Payroll taxes are a section of money that businesses how, big or small, need to comply with when they hire an employee in the state of California. It’s the tax that needs to be paid by the employer where they hold a certain amount from the paychecks of the employees and match that amount to pay later the shares of the employee’s social security and their medicare expenses.
It’s part of the payment that the employer makes to ensure that the companies that are hiring the personnel will have a better life after retirement from that organization.
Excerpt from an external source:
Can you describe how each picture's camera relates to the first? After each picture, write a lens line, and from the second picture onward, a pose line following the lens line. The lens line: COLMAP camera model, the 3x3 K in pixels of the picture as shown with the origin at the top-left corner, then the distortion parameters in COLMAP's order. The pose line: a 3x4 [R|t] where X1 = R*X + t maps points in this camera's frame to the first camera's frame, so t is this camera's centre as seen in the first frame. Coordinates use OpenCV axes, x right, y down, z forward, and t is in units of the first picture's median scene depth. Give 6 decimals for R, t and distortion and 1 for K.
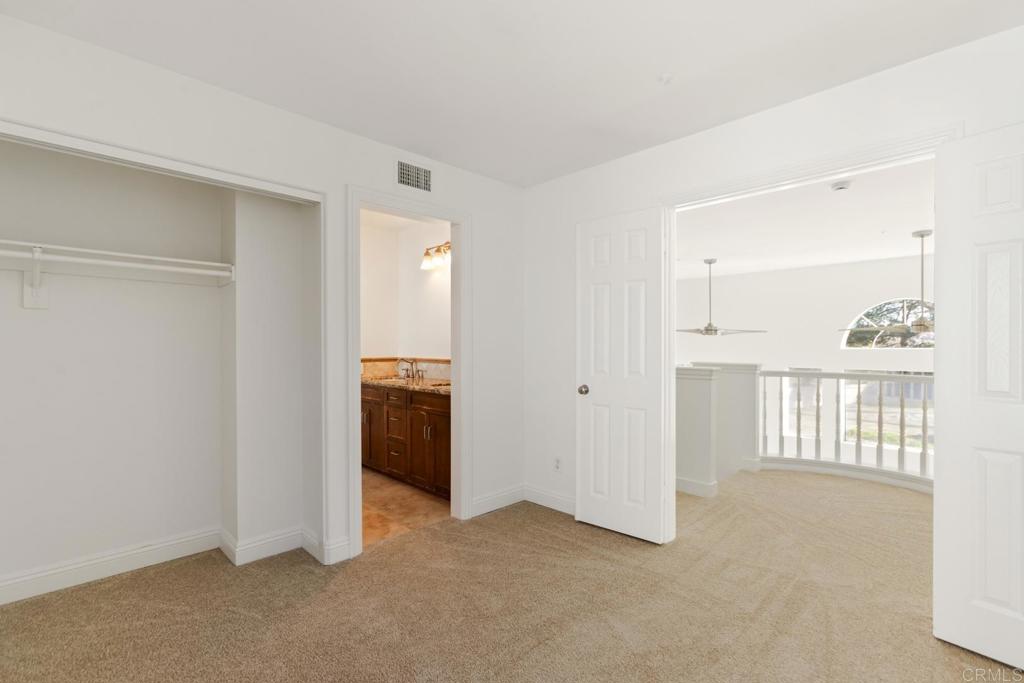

In California, the companies are responsible for the FICA taxes, which is one of the popular federal taxes, the companies are also liable to provide the state-level payroll taxes.
In this blog, we will know in detail about the state-level payroll taxes in the state of California and the compliance standards they need to match that.
Understanding the Four Major Differences in California Payroll Taxes
As a progressive tax state, the state of California needs to look after the employees of the organization. To help businesses look after these matters, they need the best tax lawyers who can help the businesses navigate these complex tax issues and allow the venture to simplify the process by streamlining the tax protocols.
1. Unemployment Insurance Tax
The first is the unemployment insurance tax, which falls under the Labor program of the Social Security Act, and it provides temporary payments to people who have lost their jobs due to some economic shockwaves. A company that goes with layoffs or restructures the business then the business must notify EDD, and they decide the taxable percentage of the wages that they need to pay to that department.
This new tax has been formed under the Federal Unemployment Tax Act (FUTA), which obliges the companies to keep certain tax rates in the system, and the businesses also started to keep healthy severance packages which give a cushion to the employees when they are being fired from the organization.
2. Employment Training Tax
The state uses the employee training tax to upskill the workforce within the state, which in return benefits the company as the workforce is prepared to capture the new trend in the industry, and the businesses can get a productive workforce, which will help the business to stay competitive in the wider market area.
3. State Disability Insurance Tax
The SDI taxes are paid by the employers withheld from their annual wages. They are provided to the employees when they are facing non-work related injuries or paid family leaves to the employees who can’t attend work for several weeks and months. The holding rate of wages from the employees is 1.1% of their salaries and works as a benefit for those who face such grave situations in their working days.
A company can take the help of the San Francisco tax attorney to deal with all these compliances and can allow the business to navigate all the payroll taxes that are there in the state of California.